◆ **Input**:
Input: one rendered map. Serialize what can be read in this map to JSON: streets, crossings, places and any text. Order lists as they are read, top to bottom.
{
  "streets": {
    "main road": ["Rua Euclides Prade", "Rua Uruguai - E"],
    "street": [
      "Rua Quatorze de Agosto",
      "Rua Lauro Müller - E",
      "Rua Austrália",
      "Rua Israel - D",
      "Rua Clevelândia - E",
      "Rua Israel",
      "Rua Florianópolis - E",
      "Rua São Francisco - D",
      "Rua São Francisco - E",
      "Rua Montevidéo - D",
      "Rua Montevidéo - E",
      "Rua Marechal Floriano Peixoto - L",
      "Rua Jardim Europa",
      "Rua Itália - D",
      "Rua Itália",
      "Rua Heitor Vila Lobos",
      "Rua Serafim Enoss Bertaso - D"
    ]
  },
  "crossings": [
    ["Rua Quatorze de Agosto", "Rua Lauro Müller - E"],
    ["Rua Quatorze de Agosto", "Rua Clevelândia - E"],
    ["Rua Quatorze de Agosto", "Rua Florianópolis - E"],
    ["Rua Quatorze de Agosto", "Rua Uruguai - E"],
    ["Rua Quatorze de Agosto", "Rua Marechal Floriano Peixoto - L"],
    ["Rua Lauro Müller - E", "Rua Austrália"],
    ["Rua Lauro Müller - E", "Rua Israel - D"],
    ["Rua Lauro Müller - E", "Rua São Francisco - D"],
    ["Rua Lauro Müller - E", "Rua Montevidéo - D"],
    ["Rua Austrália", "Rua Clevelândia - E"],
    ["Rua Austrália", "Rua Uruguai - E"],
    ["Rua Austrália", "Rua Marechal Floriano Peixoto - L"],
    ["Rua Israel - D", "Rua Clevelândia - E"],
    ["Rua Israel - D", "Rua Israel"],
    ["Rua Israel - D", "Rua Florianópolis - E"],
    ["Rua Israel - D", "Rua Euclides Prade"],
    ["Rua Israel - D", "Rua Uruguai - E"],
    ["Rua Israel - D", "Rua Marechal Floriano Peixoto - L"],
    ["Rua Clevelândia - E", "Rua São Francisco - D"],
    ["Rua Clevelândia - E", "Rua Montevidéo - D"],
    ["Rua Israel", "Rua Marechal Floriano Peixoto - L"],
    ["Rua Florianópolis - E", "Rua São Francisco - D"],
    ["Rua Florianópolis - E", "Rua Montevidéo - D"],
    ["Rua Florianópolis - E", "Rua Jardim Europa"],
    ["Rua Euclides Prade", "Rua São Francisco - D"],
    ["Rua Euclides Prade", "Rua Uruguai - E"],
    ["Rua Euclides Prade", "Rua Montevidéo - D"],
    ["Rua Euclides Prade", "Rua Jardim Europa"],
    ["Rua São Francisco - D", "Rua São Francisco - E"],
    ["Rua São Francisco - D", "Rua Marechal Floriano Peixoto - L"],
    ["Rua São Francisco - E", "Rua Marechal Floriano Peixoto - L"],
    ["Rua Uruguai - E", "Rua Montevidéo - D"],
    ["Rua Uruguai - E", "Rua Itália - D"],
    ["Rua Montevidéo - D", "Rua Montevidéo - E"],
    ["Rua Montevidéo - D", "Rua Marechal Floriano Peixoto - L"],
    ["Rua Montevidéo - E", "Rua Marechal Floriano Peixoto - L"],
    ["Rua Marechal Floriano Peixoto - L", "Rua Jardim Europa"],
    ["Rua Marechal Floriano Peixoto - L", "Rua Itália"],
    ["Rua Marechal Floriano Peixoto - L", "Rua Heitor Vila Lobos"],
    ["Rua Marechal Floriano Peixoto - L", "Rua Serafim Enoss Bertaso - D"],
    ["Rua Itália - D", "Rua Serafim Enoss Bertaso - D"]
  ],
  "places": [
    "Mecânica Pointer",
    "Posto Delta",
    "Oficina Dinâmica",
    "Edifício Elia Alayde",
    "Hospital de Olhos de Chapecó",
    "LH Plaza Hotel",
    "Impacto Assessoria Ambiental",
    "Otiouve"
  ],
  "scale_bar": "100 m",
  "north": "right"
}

◆ **Task**:
Read through the entries and copy each line in which "places" appears.

◆ **Exercise solution**:
Input: one rendered map. Serialize what can be read in this map to JSON: streets, crossings, places and any text. Order lists as they are read, top to bottom.
  "places": [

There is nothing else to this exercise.